Forgetting to change both the name of the embedding and data set path.
Throws my whole day off when I get part way through and realize I just trained 10 models with the wrong names/triggers...
Forgetting to caption/number/crop the images in a data set.
Despite what others have said, training without captions has never worked for me.
If you are hand captioning, be sure to separate tokens with a "," or another separator.
Version 1 of Haley Reed failed due to me forgetting to do this and would overpower my background and clothing prompts with whatever was in the data set.
Training a new model with an old trigger.
I'm just lucky I keep a backup folder.
Summary
So you read all that and are ready for the basic version:
Follow Jernau's guide here in the comments for the basic settings (which boxes to have checked on the training page)
Gradient Accumulation Steps = Batch Size * Number of Images in the Data Set
Other methods are equally viable, play around to get the results you want.
Learning Rate = Something between 0.001 and 0.004 depending on the quality of the data set
Initial Token Size = I like 8, others 10 and 12, experiment with what gets you the look you're after.
For the love of all of our sanity, name it something other than a person's name...
If that name exists in the checkpoint, it will throw things off (i.e. Elizabeth Olsen is trained into almost every checkpoint I've tried and if you name your TI "Elizabeth Olsen" it causes problems.)
Triggers should be something that won't be in the checkpoint like El1Ols3nSc4rW1tch (not that I would ever do something that would piss off the Rodent Empire who owns the rights to that character...)
Have fun and realize this is art, sometimes it won't be 100% perfect to everyone's eyes, but if it achieves the look you were going for it works.
Examples of the Differences
This whole article happened when I decided to update one of my most popular and earliest models with the new training style.
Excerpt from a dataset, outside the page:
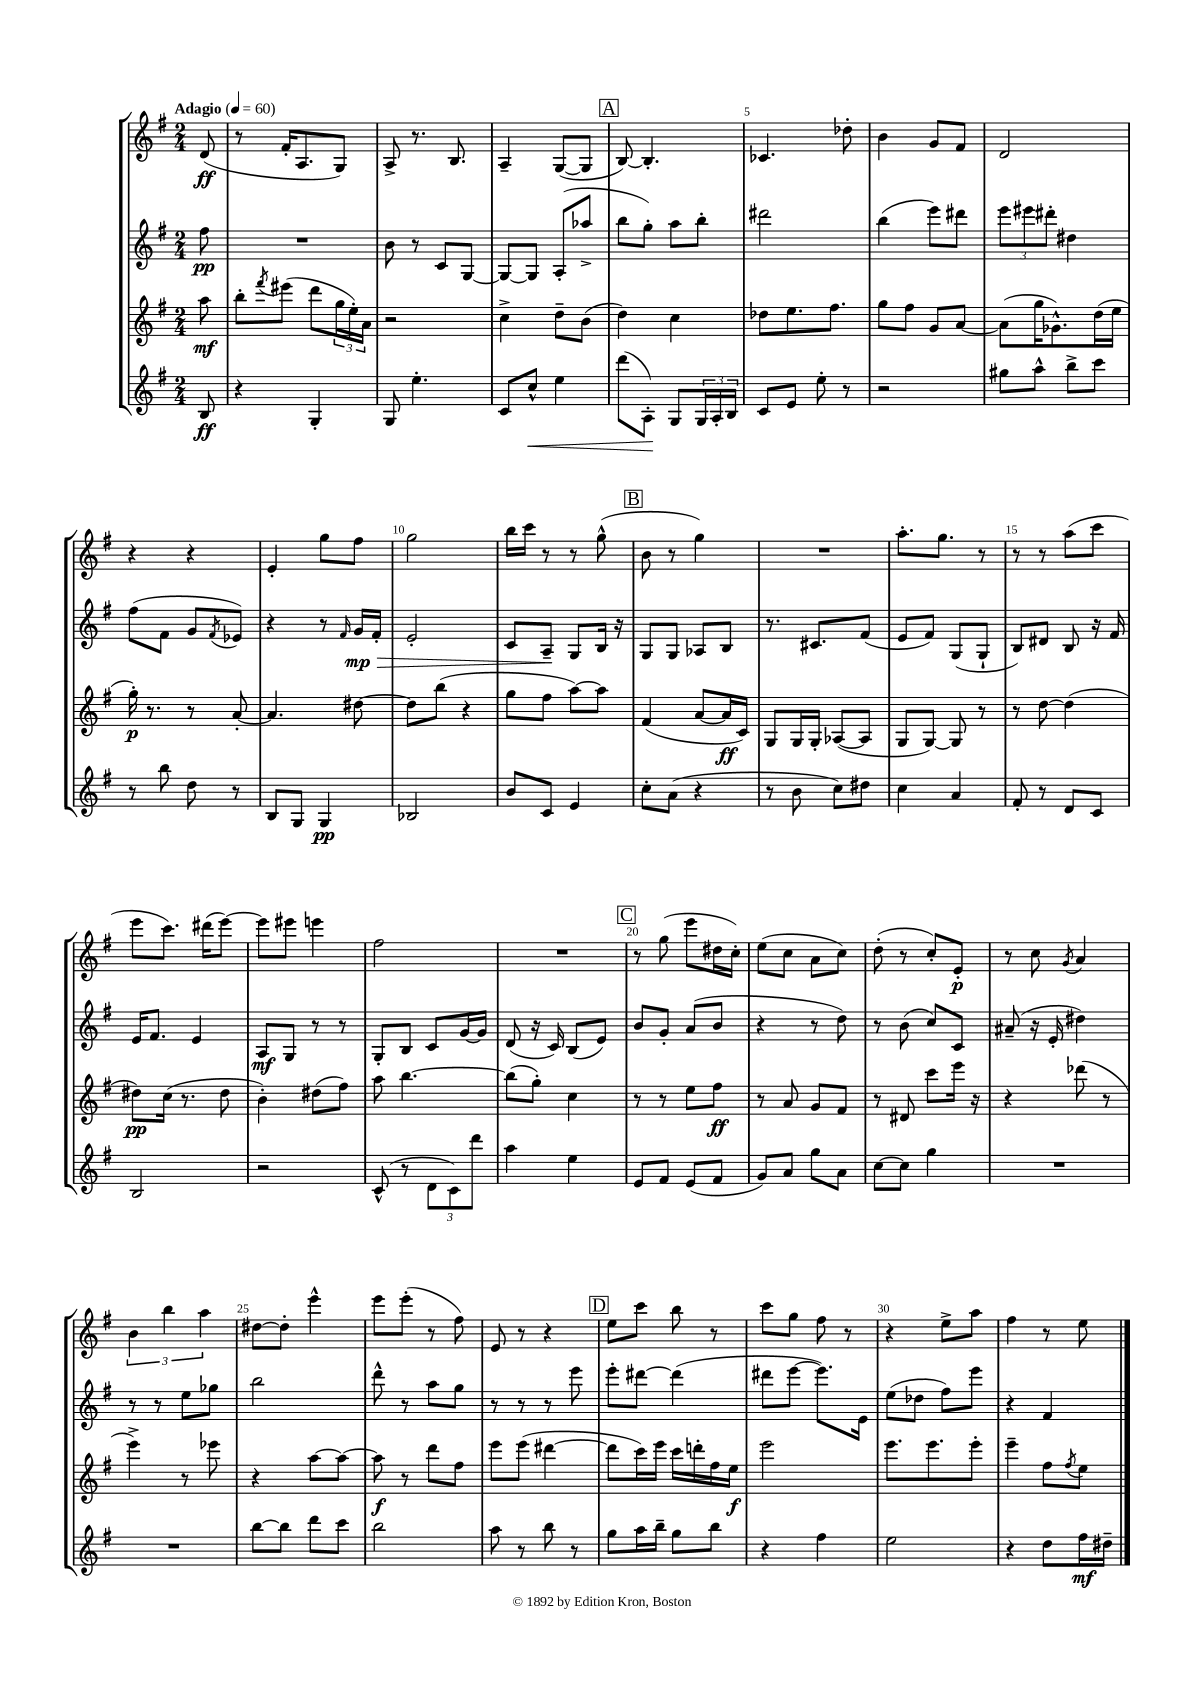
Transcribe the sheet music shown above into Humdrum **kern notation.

I was prepping the data and realized it would be fun to see how she turned out under each of the major changes I've done to my training style. All of these use the same 15 image set, but the captions and training settings differ.
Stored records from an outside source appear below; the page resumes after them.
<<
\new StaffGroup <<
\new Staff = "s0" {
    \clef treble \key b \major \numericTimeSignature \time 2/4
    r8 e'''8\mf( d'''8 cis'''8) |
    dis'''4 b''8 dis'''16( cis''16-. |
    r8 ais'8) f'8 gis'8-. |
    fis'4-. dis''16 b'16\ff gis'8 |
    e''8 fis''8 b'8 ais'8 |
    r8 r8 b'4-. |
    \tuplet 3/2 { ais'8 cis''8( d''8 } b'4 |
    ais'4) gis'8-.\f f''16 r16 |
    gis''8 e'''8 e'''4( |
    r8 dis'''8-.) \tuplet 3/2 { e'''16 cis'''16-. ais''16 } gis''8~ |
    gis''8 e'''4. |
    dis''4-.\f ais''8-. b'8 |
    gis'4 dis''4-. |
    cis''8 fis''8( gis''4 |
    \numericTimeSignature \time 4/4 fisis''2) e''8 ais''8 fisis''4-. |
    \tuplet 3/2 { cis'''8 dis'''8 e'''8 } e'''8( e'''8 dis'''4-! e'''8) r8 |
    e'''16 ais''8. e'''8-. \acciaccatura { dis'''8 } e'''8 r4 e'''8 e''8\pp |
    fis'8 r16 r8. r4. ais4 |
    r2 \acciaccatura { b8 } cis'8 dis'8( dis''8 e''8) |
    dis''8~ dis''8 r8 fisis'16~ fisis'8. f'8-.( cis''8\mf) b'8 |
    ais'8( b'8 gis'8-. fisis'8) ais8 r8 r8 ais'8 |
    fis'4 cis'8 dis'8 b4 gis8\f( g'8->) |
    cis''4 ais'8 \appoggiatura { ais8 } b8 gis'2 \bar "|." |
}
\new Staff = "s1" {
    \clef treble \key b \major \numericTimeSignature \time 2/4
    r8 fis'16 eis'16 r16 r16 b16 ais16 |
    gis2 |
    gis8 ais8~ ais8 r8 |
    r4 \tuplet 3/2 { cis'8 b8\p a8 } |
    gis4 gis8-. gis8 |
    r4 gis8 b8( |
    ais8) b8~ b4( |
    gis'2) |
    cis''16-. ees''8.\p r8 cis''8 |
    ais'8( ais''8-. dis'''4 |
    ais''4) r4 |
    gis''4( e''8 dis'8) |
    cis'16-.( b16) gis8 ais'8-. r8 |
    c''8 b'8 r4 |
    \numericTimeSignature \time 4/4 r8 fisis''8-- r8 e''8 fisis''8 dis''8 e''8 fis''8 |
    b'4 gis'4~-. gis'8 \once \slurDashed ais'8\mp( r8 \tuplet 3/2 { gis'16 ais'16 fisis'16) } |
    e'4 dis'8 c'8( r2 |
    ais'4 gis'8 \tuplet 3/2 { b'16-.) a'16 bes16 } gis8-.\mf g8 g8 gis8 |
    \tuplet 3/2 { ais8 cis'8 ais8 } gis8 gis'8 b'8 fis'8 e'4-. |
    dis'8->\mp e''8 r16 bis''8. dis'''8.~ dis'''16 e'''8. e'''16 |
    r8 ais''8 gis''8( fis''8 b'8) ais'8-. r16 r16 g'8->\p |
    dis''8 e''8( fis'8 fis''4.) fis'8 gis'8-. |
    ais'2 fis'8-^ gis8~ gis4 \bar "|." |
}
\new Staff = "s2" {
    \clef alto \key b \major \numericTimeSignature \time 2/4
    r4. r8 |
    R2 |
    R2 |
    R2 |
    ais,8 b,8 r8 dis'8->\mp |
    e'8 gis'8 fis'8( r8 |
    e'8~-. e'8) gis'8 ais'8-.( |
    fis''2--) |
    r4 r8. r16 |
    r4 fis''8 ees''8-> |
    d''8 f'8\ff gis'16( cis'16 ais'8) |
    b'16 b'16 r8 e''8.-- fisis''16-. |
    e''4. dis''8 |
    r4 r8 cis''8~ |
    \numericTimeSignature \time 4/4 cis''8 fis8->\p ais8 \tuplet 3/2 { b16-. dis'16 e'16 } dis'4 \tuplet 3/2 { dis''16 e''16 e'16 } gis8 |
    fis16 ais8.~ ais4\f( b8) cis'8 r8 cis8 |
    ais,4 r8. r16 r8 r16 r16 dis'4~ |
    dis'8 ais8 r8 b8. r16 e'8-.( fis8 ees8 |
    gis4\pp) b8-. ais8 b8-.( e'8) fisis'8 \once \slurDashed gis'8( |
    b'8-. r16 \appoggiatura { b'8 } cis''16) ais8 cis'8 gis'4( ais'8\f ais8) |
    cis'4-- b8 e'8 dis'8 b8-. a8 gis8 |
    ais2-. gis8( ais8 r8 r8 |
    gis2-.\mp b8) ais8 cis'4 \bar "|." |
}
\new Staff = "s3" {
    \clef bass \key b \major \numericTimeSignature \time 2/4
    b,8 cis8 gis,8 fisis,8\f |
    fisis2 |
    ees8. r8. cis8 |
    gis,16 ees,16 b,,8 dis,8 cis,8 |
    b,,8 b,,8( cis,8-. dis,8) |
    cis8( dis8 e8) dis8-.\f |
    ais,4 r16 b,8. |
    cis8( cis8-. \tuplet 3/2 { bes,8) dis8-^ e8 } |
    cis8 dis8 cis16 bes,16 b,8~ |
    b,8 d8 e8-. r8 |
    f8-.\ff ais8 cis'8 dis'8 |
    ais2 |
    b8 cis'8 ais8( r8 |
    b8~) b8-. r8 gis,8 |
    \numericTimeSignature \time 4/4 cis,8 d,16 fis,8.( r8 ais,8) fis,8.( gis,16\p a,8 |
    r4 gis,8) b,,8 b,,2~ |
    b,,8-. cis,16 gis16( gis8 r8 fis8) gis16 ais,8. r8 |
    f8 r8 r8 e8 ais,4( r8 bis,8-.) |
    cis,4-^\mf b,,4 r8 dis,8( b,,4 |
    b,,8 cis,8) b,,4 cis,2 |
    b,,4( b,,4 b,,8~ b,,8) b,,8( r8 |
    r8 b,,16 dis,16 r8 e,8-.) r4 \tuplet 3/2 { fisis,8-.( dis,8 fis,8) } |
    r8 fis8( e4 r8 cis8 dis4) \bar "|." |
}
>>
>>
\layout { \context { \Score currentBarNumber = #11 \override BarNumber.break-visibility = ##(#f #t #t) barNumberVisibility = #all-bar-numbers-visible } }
Christy White Version 1.0 and 1.5 were both done with the original training style influenced heavily by Jernau. It was trained with a Learning Rate of 0.004, Batch Size of 3, and Gradient Accumulation Steps of 15. Being totally honest, while it looks like her it isn't the best re-production. I haven't been happy with it since I put it out.
Christy White Version 2 uses the same settings, but swaps the caption files out for the WD-14 captions with my edits.
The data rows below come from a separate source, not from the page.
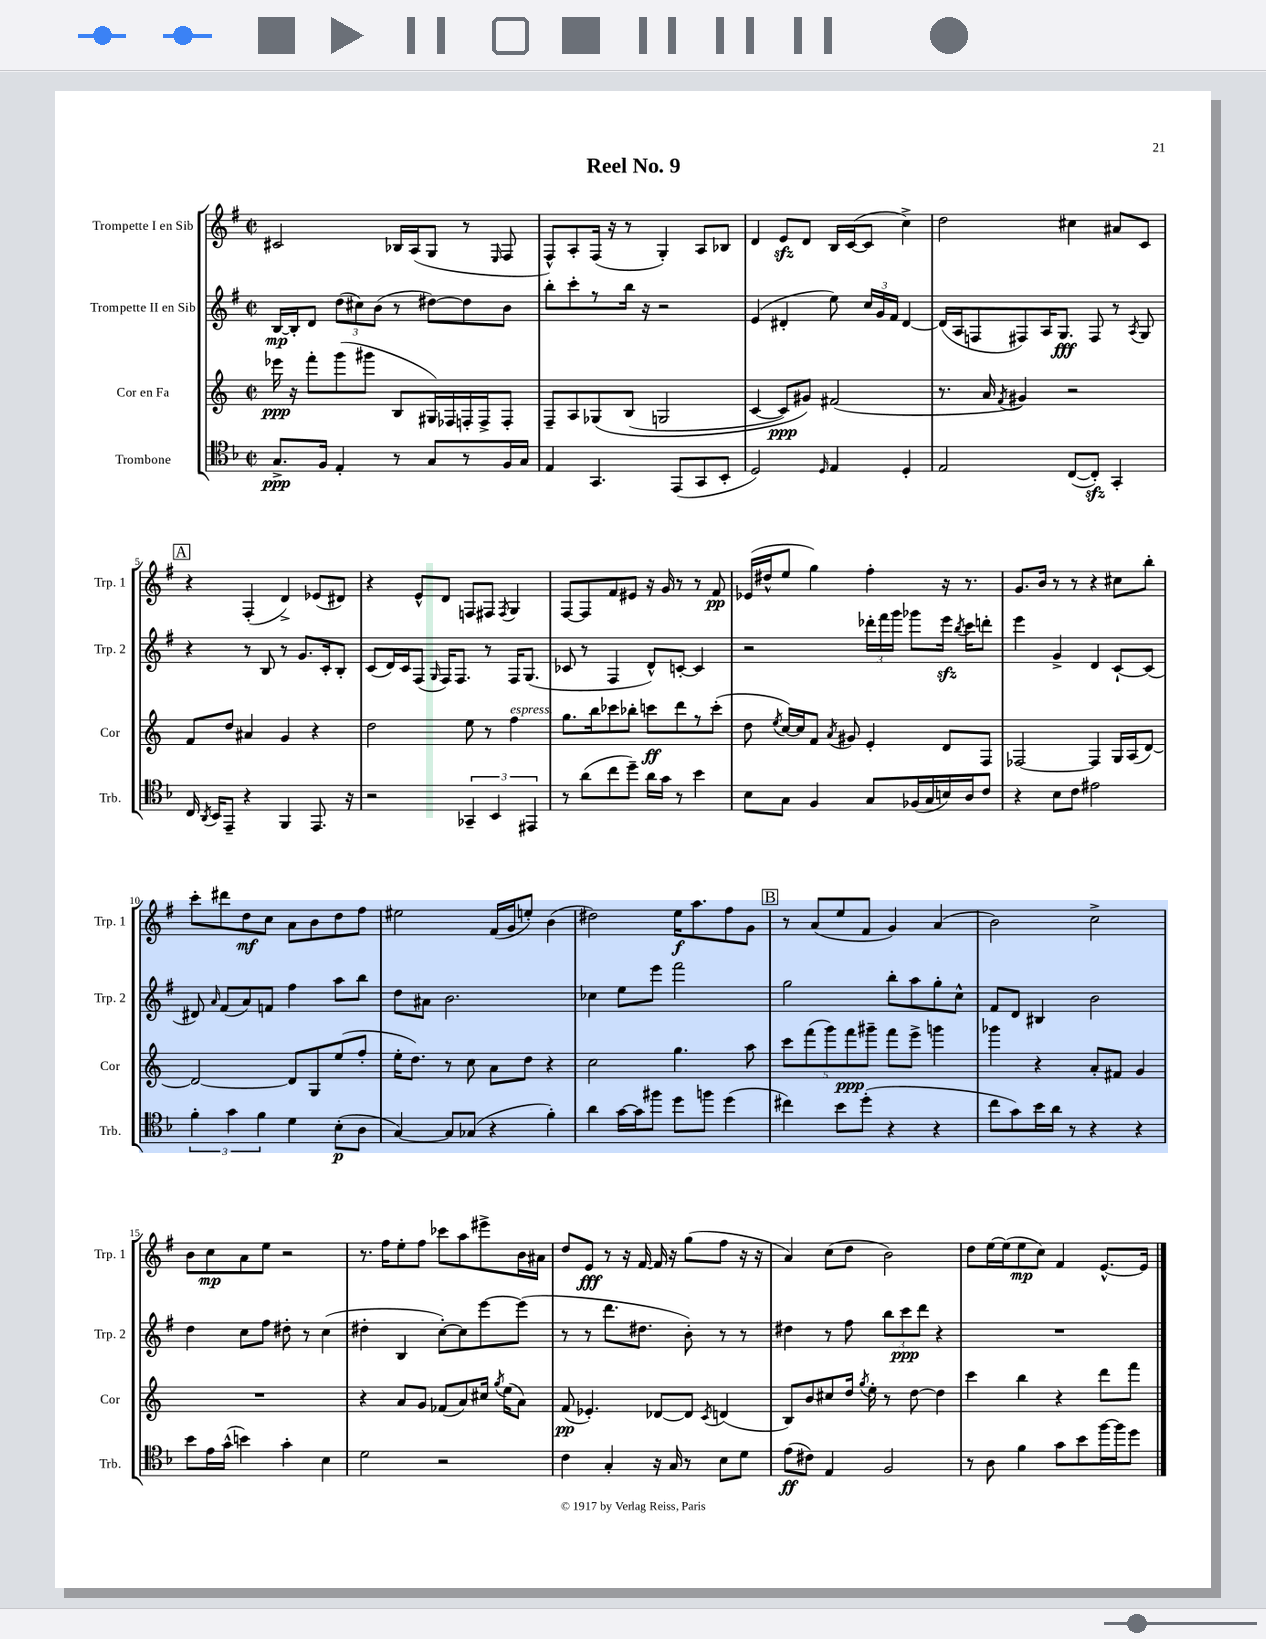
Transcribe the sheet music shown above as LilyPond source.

\header { title = "Reel No. 9" }
<<
\new StaffGroup <<
\new Staff = "s0" \with { instrumentName = "Trompette I en Sib" shortInstrumentName = "Trp. 1" } {
    \clef treble \key g \major \defaultTimeSignature \time 2/2
    \autoBeamOff cis'2 bes16[ a16( g8] r8 \grace { e16 } fis8 |
    fis8[-^) a8-. fis16]( r16 r8 g4-.) a8[ bes8] |
    d'4 e'8[\sfz d'8] b16[ c'16~( c'8] c''4->) |
    d''2 cis''4 ais'8[ c'8] |
    \mark \markup { \box "A" } r4 fis4-.( d'4->) ees'8[( dis'8]) |
    r4 e'8[-^ d'8] f8[ fis8] \acciaccatura { fis8 } g4 |
    fis8[~ fis8 fis'8 eis'8] r16 g'16 r8 r8 fis'8\pp |
    ees'16[( dis''16-^ e''8] g''4) fis''4-. r16 r8. |
    g'8.[ b'16] r8 r8 r4 cis''8[ b''8]-. |
    c'''8[-. dis'''8 d''8\mf c''8] a'8[ b'8 d''8 fis''8] |
    eis''2 fis'16[( g'16 e''8]-.) b'4( |
    dis''2) e''16[\f a''8. fis''8 g'8] |
    \mark \markup { \box "B" } r8 a'8[( e''8 fis'8] g'4) a'4( |
    b'2) c''2-> |
    b'8[ c''8\mp a'8 e''8] r2 |
    r8. fis''16[ e''8-. fis''8] ces'''8[ a''8 eis'''8-> b'16 ais'16] |
    d''8[ e'8]\fff r8 r16 fis'16~ fis'16 r16 g''8[( fis''8] r16 r16 |
    a'4) c''8[( d''8] b'2) |
    d''8[ e''16~ e''16( e''8\mp c''8]) fis'4 e'8.[~-^ e'16] \bar "|." |
}
\new Staff = "s1" \with { instrumentName = "Trompette II en Sib" shortInstrumentName = "Trp. 2" } {
    \clef treble \key g \major \defaultTimeSignature \time 2/2
    \autoBeamOff b16[~\mp b16-. d'8] \tuplet 3/2 { d''8[( cis''8) b'8]( } r8 dis''8[~) dis''8 b'8] |
    b''8[-. c'''8-. r8 b''16] r16 r2 |
    e'4( dis'4-. e''8) \tuplet 3/2 { c''16[ g'16 fis'16] } dis'4~ |
    dis'16[( a16 f8 fis8) a16 g8.]\fff fis8 r8 \acciaccatura { a8 } g8 |
    \mark \markup { \box "A" } r4 r8 b8 r8 g'8.[ c'16-. b8]-. |
    c'8[( d'16) c'16 fis8]( \grace { g16 } fis16[) fis8.] r8 fis16[ g8.]( |
    ces'8 r8 fis4 d'8[-^) c'8]~-. c'4 |
    r2 \tuplet 3/2 { des'''16[-. fis'''16 g'''16] } ges'''8[ e'''16]\sfz \acciaccatura { b''8 } c'''16[ d'''8]-. |
    e'''4 g'4-> d'4 c'8[~-! c'8]( |
    dis'8) \grace { a'16 } fis'8[( a'8) f'8] fis''4 a''8[ b''8] |
    d''8[ ais'8] b'2. |
    ces''4 e''8[ e'''8] fis'''2 |
    \mark \markup { \box "B" } g''2 b''8[-. a''8 g''8-. c''8]-^ |
    fis'8[ d'8] bis4 b'2 |
    d''4 c''8[ fis''8] dis''8-. r8 c''4( |
    dis''4-. b4 c''8[~-.) c''8 e'''8~ e'''8]( |
    r8 r8 d'''8.[ dis''8.] b'8-.) r8 r8 |
    dis''4 r8 fis''8 \tuplet 3/2 { b''8[ c'''8\ppp d'''8] } r4 |
    R1 \bar "|." |
}
\new Staff = "s2" \with { instrumentName = "Cor en Fa" shortInstrumentName = "Cor" } {
    \clef treble \key c \major \defaultTimeSignature \time 2/2
    \autoBeamOff ees'''16\ppp r16 f'''8[-. g'''8( gis'''8] b8[ gis16) fes16 f16-. f16-> f8]-. |
    f8[-- a8 ges8\( b8]( g2 |
    c'4~ c'8[\ppp) gis'8]\) fis'2( |
    r8. a'16 \acciaccatura { f'8 } gis'4) r2 |
    \mark \markup { \box "A" } f'8[ d''8] ais'4 g'4 r4 |
    d''2 e''8 r8 f''4^\markup { \italic "espress." } |
    g''8.[ b''16 ces'''8 bes''8]-. c'''8[\ff d'''8 r8 c'''8]-.( |
    d''8 \acciaccatura { e''8 } c''16[~) c''16 f'8] \acciaccatura { a'8 } gis'8 e'4-. d'8[ f8] |
    fes2~ fes4 g16[ a16( d'8]~) |
    d'2~ d'8[ g8 e''8( f''8]-. |
    e''16[-. d''8.]) r8 c''8 a'8[ d''8] r4 |
    c''2 g''4. a''8 |
    \mark \markup { \box "B" } \tuplet 5/4 { c'''8[ f'''8( g'''8) f'''8\ppp gis'''8]-- } f'''8[ e'''8]-> g'''4 |
    ges'''4 r4 a'8[-. fis'8] g'4 |
    R1 |
    r4 a'8[ g'8] fes'8[( a'8) cis''16] \acciaccatura { g''8 } e''16[( a'8]) |
    f'8\pp( ees'4.-.) des'8[~ des'8] \acciaccatura { c'8 } d'4( |
    b8[) b'8 cis''8 d''16] \acciaccatura { g''8 } e''16-. r8 d''8~ d''4 |
    c'''4 b''4 r4 d'''8[ f'''8] \bar "|." |
}
\new Staff = "s3" \with { instrumentName = "Trombone" shortInstrumentName = "Trb." } {
    \clef tenor \key f \major \defaultTimeSignature \time 2/2
    \autoBeamOff g8.[->\ppp f16] e4-. r8 g8[ r8 f16 g16] |
    e4 g,4. e,8[( g,8 bes,8]-. |
    d2) \grace { d16 } e4 d4-. |
    e2 c8[~( c8]-.\sfz) g,4-. |
    \mark \markup { \box "A" } c16 \acciaccatura { a,8 } bes,16[ e,8]-- r4 f,4 e,8. r16 |
    r2 \tuplet 3/2 { ges,4-- bes,4 eis,4 } |
    r8 a'8[( c''8 d''8]--) a'16[ g'16] r8 bes'4 |
    bes8[ g8] f4 g8[ fes16( g16 b16) a16 c'8] |
    r4 bes8[ c'8] eis'2 |
    \tuplet 3/2 { f'4-. g'4 f'4 } d'4 bes8[-.\p( a8] |
    g4~) g8[ ges8]( r4 f'4-.) |
    a'4 g'16[~ g'16 fis''8] d''8[ f''8] d''4( |
    \mark \markup { \box "B" } cis''4) bes'8[ d''8]-.( r4 r4 |
    c''8[ g'8) bes'16 a'16] r8 r4 r4 |
    bes'8[ e'16 g'16]-^( b'4) g'4-. bes4 |
    d'2 r2 |
    c'4 g4-. r16 g16 r8 bes8[ d'8] |
    e'8[\ff( cis'8]) e4 f2 |
    r8 a8 f'4 g'8[ bes'8 f''16~ f''16 d''8] \bar "|." |
}
>>
>>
Pretty similar to Versions 1 and 1.5
Christy White Version 3 uses the same captions, but it was trained with a Learning Rate of 0.003, Batch Size of 3, and Gradient Accumulation Steps of 45.
Change in face shape and, I feel, is a bit more accurate.
Christy White Version 4 uses the same captions and settings, but swaps from 512x512 images to 768x768.
This doubled the training time.
Unlike the other versions, tattoos appeared in many of the test generations.